**Transcribed page text:**
'''

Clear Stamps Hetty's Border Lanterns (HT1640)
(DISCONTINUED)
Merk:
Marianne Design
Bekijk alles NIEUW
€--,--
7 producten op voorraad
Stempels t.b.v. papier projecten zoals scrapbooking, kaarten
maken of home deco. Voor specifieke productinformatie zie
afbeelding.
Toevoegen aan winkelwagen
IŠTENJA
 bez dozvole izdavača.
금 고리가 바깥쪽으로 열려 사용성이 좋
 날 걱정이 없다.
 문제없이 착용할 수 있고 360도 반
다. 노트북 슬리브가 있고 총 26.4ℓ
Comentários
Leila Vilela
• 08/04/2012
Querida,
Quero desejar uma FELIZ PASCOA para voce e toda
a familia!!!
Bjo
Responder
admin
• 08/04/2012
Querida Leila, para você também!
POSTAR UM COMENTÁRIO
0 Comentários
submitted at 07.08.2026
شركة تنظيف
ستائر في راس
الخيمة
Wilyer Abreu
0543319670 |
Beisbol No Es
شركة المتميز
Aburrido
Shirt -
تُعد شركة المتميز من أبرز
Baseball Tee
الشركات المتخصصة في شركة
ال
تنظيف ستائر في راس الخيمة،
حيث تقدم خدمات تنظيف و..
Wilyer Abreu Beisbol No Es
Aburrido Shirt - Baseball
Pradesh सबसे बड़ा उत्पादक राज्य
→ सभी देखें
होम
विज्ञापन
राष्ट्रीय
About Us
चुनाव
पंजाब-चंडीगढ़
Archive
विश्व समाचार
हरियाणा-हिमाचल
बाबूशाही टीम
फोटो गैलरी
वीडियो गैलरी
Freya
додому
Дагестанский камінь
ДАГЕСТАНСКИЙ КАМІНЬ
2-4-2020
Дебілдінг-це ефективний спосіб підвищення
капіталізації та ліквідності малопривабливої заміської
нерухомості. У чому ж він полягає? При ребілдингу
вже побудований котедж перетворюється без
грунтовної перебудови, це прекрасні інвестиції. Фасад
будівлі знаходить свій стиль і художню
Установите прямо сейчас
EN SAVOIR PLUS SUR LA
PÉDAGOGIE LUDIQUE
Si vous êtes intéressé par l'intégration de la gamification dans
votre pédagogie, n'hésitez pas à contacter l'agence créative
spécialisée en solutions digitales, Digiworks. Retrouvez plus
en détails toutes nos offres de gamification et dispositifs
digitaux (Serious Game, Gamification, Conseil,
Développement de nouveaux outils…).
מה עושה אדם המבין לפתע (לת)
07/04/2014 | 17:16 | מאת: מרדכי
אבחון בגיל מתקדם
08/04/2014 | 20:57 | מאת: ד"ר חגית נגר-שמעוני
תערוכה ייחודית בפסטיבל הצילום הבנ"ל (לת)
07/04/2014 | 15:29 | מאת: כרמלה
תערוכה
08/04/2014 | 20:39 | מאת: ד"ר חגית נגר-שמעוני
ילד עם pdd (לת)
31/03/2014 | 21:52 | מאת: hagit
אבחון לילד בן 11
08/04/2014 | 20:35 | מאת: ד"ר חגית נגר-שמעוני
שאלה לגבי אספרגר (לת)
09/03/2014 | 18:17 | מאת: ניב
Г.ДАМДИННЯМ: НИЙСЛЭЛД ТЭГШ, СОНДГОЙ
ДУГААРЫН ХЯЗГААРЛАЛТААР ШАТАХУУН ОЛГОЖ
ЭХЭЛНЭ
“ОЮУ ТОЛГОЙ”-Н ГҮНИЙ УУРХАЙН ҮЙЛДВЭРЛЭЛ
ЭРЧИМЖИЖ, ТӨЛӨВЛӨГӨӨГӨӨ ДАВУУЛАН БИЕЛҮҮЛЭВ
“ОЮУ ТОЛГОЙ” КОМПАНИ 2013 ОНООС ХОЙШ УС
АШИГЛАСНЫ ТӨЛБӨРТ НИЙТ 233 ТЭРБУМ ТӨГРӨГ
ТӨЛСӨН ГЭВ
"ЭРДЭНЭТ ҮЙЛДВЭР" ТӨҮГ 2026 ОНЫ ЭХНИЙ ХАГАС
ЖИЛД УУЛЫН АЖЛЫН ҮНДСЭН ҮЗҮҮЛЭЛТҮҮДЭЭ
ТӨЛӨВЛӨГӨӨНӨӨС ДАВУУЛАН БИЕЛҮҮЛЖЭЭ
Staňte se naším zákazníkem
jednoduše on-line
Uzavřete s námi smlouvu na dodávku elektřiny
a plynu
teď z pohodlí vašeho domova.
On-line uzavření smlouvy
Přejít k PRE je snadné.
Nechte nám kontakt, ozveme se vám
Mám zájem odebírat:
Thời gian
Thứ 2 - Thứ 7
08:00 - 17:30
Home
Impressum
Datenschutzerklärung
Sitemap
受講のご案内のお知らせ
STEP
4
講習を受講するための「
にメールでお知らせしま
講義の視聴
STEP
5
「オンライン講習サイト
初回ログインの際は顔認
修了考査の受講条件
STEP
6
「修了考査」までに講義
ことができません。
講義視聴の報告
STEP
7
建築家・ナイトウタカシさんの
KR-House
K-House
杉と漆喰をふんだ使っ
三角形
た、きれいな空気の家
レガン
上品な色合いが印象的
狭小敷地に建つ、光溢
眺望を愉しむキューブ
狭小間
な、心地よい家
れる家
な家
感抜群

'''

**EXERCISE INSTRUCTIONS:**
Please pick out each line in the entries above that contains the string "Abreu", and copy those lines in full.

**EXERCISE OUTPUT:**
Wilyer Abreu
Wilyer Abreu Beisbol No Es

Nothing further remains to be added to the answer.